CONFINEMENT

TROIS JOURS DE PRISON ET DES AMENDES ALLANT JUSQU’À 6 000 DA : La violation du confinement à domicile pénalisé

Face à une menace réelle sur la santé publique, désormais toute infraction ou violation des mesures de confinement par le citoyen est passible de sanctions par la loi. À défaut d’une prise de conscience et discipline personnelle, et pour faire respecter les mesures destinées à assurer la protection de la population, les Pouvoirs publics appellent à l’application de la loi, dans toute sa rigueur, par la mise en œuvre des sanctions pénales prévues à cet effet. Sur ce, le premier ministre, Abdelaziz Djerad, a émis une instruction à l’adresse des walis et des structures concernées dans laquelle il rappelle la nécessité d’assurer une « stricte application » des règles liées au respect des mesures prises dans le cadre de la prévention et de la lutte contre l’épidémie du coronavirus, indique, mardi soir, un communiqué des services du Premier ministère.

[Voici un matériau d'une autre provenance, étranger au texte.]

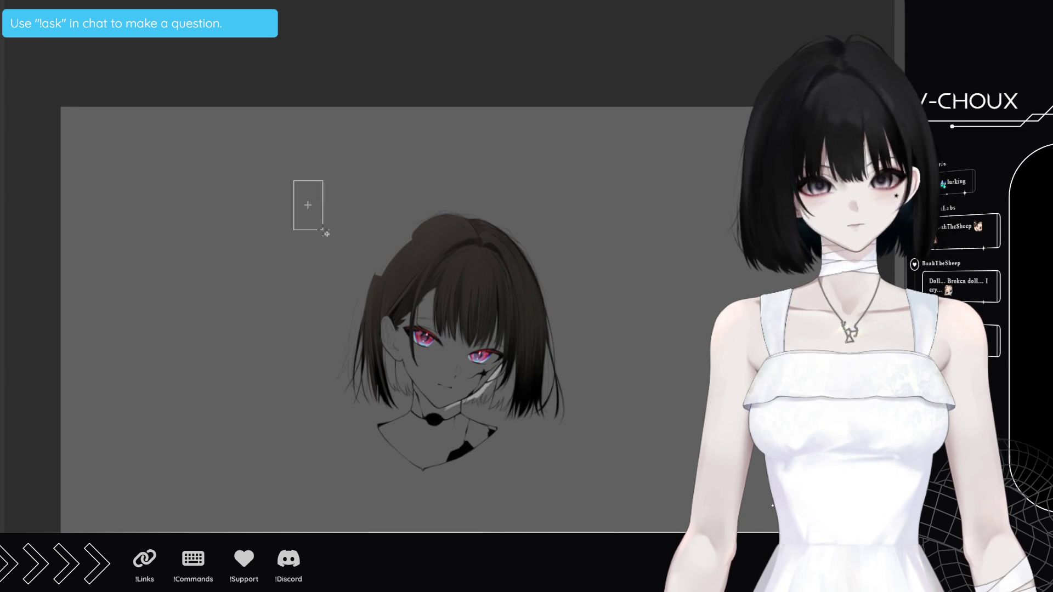
Drag a rectangular selection around the drawing, then clear it and zoom out
{"action": "left_click_drag", "start_coordinate": [294, 181], "coordinate": [623, 495]}
{"action": "left_click", "coordinate": [310, 521]}
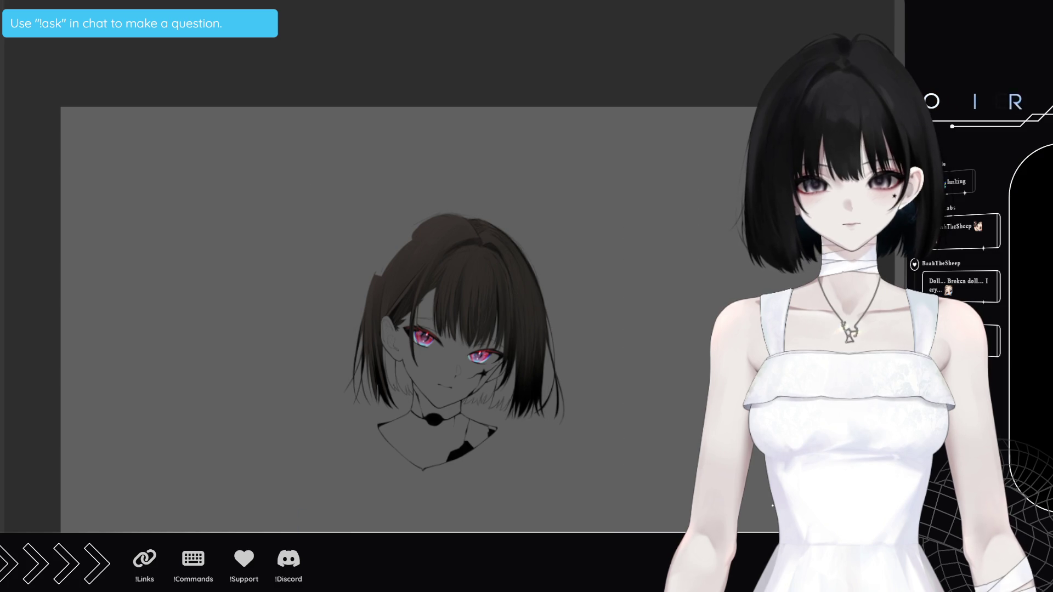
{"action": "scroll", "coordinate": [410, 320], "scroll_direction": "down", "scroll_amount": 2}
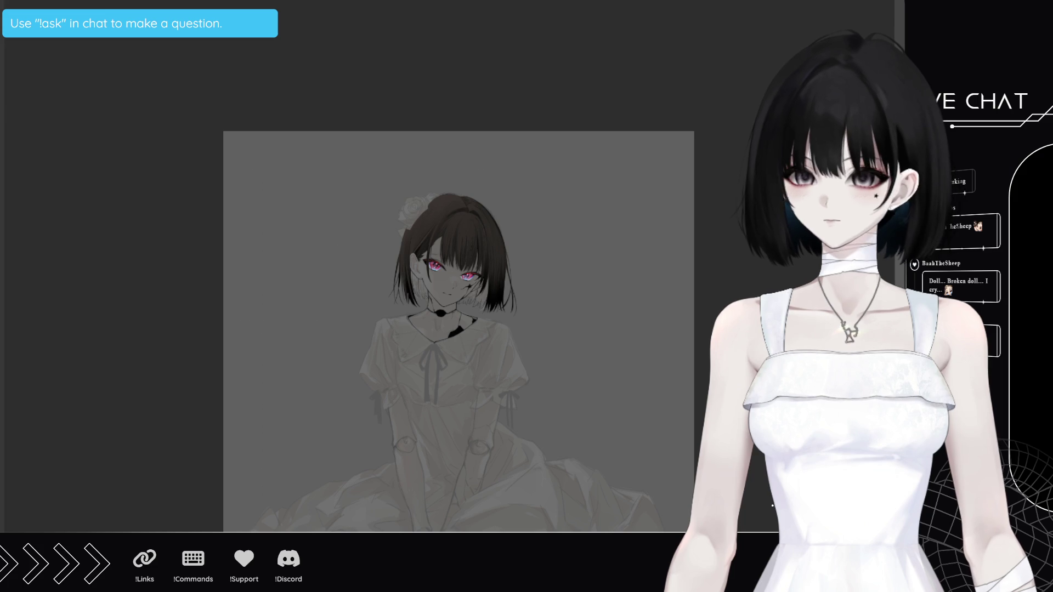
Zoom in on the inked head with the rose and blouse sketch layers hidden
{"action": "scroll", "coordinate": [458, 165], "scroll_direction": "up", "scroll_amount": 5}
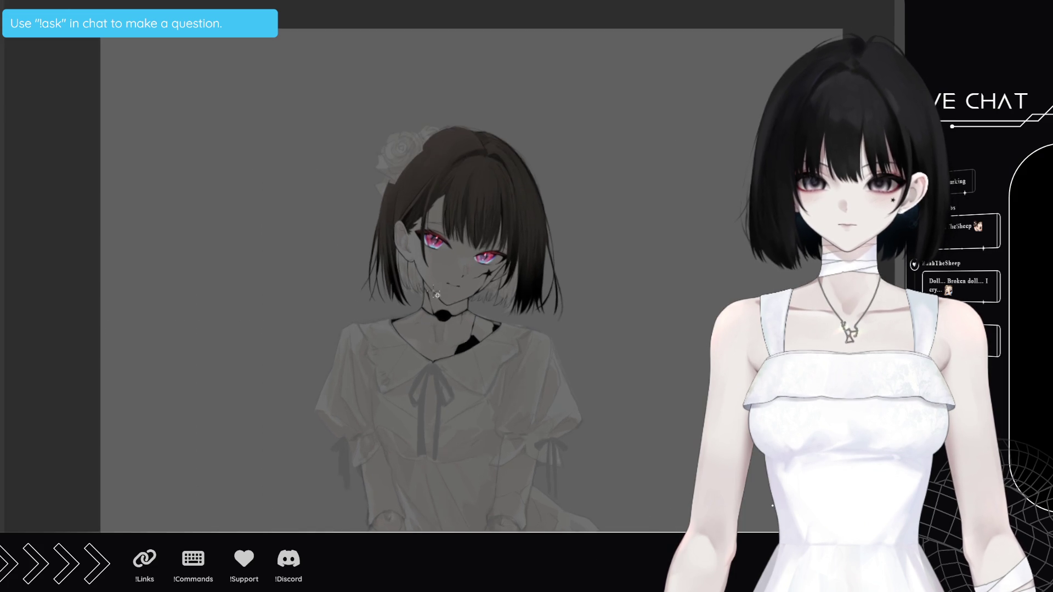
{"action": "scroll", "coordinate": [459, 166], "scroll_direction": "down", "scroll_amount": 2}
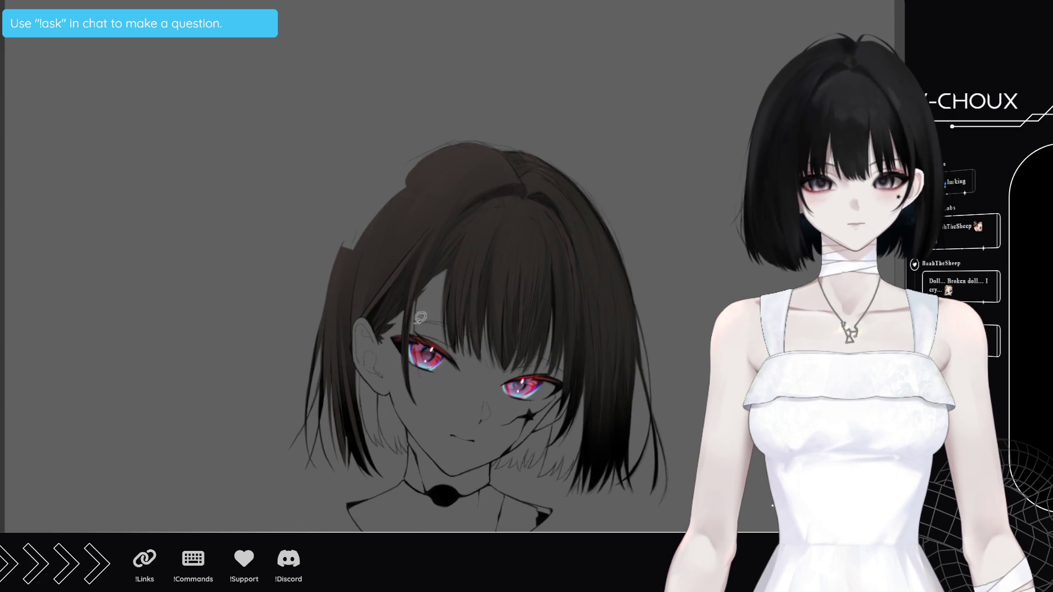
Lasso-fill the face, right cheek and chin with flat red
{"action": "left_click_drag", "start_coordinate": [447, 270], "coordinate": [447, 329]}
{"action": "mouse_move", "coordinate": [379, 334]}
{"action": "left_mouse_down"}
{"action": "mouse_move", "coordinate": [363, 309]}
{"action": "mouse_move", "coordinate": [356, 343]}
{"action": "mouse_move", "coordinate": [379, 379]}
{"action": "mouse_move", "coordinate": [358, 351]}
{"action": "mouse_move", "coordinate": [396, 399]}
{"action": "mouse_move", "coordinate": [417, 301]}
{"action": "mouse_move", "coordinate": [407, 411]}
{"action": "mouse_move", "coordinate": [435, 277]}
{"action": "left_mouse_up"}
{"action": "mouse_move", "coordinate": [435, 447]}
{"action": "left_mouse_down"}
{"action": "mouse_move", "coordinate": [463, 267]}
{"action": "mouse_move", "coordinate": [503, 296]}
{"action": "mouse_move", "coordinate": [577, 268]}
{"action": "left_mouse_up"}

Concernant le respect de la mesure de confinement à domicile, « hormis les cas spécifiques cités dans les textes en vigueur qui permettent certains déplacements, avec ou sans autorisation, le citoyen est tenu de se confiner», souligne le communiqué. La même source précise, à ce propos, que «le non-respect  de la mesure de confinement à domicile entraine les sanctions pénales prévues par la loi ; soit : des amendes allant de 3 000 DA à 6.000 DA à l’encontre des réfractaires qui encourent, en outre, une peine d’emprisonnement de trois (3) jours ou plus ».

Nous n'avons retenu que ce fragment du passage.